After retrieving this bucket,  I went and got another bucket from another post and went into the store drenched from head to toe.  The look on LeaAnne’s face when she saw me was hilarious.  When I said, I got wet out there and started laughing,  she started laughing too. 

Some of you may know the story of Jesus calming the storm.  For others, the story is in Mark 4:35-41  NIV

That day when evening came, he said to his disciples, "Let us go over to the other side."   Leaving the crowd behind, they took him along, just as he was, in the boat.  There were also other boats with him.   A furious squall came up, and the waves broke over the boat, so that it was nearly swamped.

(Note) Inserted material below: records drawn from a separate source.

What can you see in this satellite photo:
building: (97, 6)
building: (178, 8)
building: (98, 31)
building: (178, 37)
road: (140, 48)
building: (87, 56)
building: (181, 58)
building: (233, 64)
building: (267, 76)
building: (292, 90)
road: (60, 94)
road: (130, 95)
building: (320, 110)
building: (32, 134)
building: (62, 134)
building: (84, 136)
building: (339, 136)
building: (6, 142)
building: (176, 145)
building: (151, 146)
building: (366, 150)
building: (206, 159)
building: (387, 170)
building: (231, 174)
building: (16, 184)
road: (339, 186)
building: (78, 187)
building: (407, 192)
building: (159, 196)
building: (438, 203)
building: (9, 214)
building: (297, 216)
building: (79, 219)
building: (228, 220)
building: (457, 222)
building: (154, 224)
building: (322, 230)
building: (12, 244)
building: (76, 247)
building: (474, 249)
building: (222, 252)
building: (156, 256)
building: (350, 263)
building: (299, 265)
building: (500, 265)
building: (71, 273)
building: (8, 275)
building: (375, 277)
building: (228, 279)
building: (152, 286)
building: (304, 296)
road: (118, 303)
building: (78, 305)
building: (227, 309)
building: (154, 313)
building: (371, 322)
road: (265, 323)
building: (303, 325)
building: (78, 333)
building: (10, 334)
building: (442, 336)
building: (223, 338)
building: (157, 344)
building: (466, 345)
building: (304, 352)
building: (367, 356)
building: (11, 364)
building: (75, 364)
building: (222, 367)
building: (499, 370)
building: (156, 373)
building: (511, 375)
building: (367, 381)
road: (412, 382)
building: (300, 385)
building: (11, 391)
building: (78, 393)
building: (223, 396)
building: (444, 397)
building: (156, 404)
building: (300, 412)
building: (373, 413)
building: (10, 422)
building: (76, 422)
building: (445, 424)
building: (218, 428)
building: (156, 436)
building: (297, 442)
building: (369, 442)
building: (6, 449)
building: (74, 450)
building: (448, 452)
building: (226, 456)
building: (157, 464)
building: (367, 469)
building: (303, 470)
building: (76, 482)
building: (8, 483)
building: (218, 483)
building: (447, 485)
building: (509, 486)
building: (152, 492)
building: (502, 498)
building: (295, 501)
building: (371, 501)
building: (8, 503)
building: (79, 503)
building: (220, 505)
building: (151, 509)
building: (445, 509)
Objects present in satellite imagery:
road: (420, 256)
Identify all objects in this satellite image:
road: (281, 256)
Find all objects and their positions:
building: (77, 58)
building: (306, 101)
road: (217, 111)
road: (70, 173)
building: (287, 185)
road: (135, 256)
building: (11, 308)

Jesus was in the stern, sleeping on a cushion. The disciples woke him and said to him, "Teacher, don't you care if we drown?"

He got up, rebuked the wind and said to the waves, "Quiet! Be still!" Then the wind died down and it was completely calm.   He said to his disciples, "Why are you so afraid? Do you still have no faith?"   They were terrified and asked each other, "Who is this? Even the wind and the waves obey him!"

It was towards the end of my shift when the episode of being nearly drowned occurred.   I went about the rest of my cleaning duty and headed for home.  I parked my car in the garage and went inside the house. I  took off my wet shoes and coat when a shi’zu came running from upstairs to greet me.  She was also letting me know that she wanted go outside to do her duty. 

As I was waiting for her to finish, I looked up to the midnight sky.   The air was still warm and damp.  There were many twinkling stars out.  It was peaceful.  At that moment I wished I had the patio table and chairs out so I could sit and enjoy the moment for awhile. 

When Keiko was ready to come inside, I noticed that I didn’t have my coat on.  Normally I freeze easily.  But tonight I was warm.  Warm from the inside out.